A trovey moving on horizontal back of heights of 1.2m strikes a banner at the edge of the back the brass Mass on the trap of the trolley flies of an impact and lead on the graund 2.5m from edge on the boach
It seems like there may be some typos or errors in the question you have provided. However, based on the information given, we can calculate the horizontal distance the brass mass traveled after being struck by the trolley.
Given:
Height of the trolley back (h) = 1.2m
Distance the brass mass landed from the edge of the back (d) = 2.5m
We can use the principle of conservation of energy to find the horizontal distance traveled by the brass mass after being struck by the trolley.
The initial potential energy of the brass mass = mgh, where m is the mass of the brass mass, g is the acceleration due to gravity, and h is the height of the trolley back.
The final kinetic energy of the brass mass = 0.5mv^2, where v is the final velocity of the brass mass when it lands on the ground.
Equating these two energies, we have:
mgh = 0.5mv^2
Solving for v, we get:
gh = 0.5v^2
2gh = v^2
v = sqrt(2gh)
Given that h = 1.2m and g = 9.81 m/s^2, we can calculate the final velocity v of the brass mass when it lands on the ground.

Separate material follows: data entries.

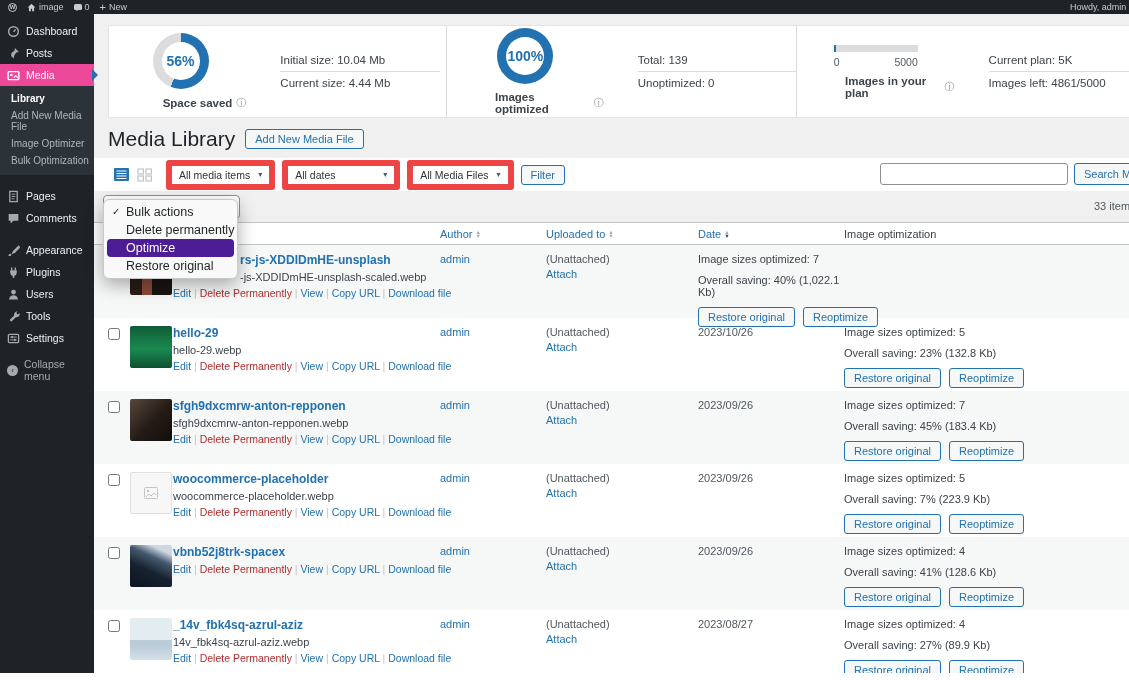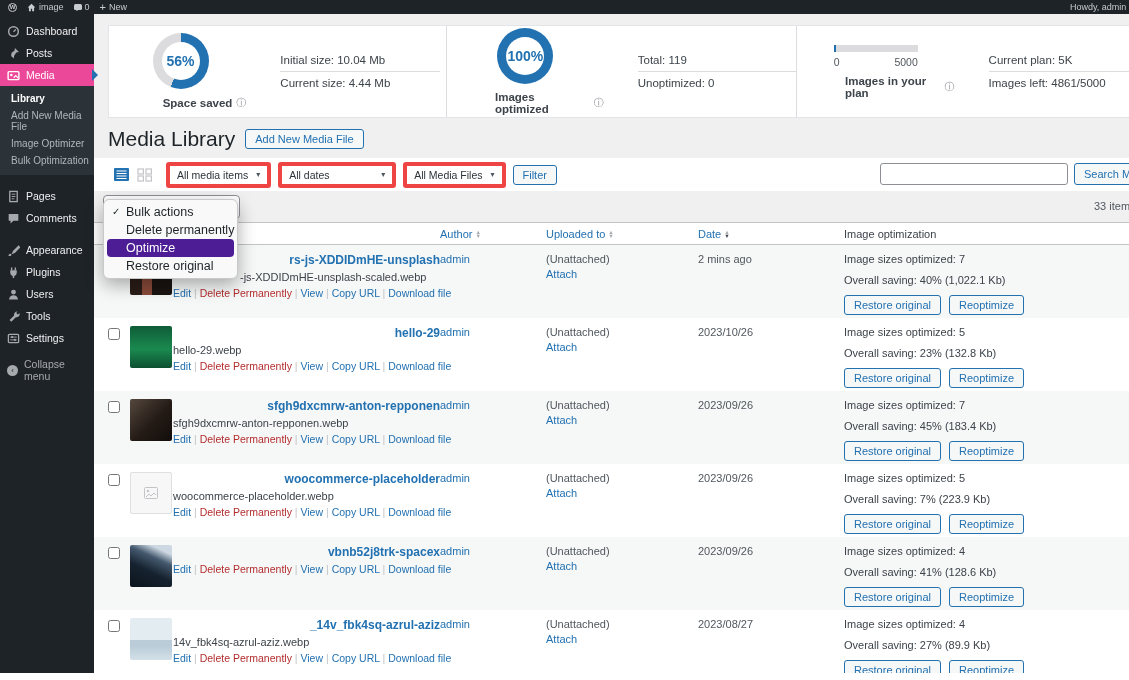--- a/index.html
+++ b/index.html
@@ -268,7 +268,7 @@
             </div>
         </div>
         <div class="p-lines">
-          <div class="ln">Total: 119</div>
+          <div class="ln">Total: 139</div>
           <div class="ln">Unoptimized: 0</div>
         </div>
       </div>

v = sqrt(2*9.81*1.2) = 5.38 m/s
Now, we can calculate the horizontal distance traveled by the brass mass using the formula:
d = vt, where t is the time taken for the brass mass to travel the horizontal distance d.
t = d/v
t = 2.5 / 5.38 = 0.465s
Finally, we can calculate the horizontal distance traveled by the brass mass:
d = vt
d = 5.38 * 0.465 = 2.5m
Therefore, the brass mass traveled a horizontal distance of 2.5 meters after being struck by the trolley.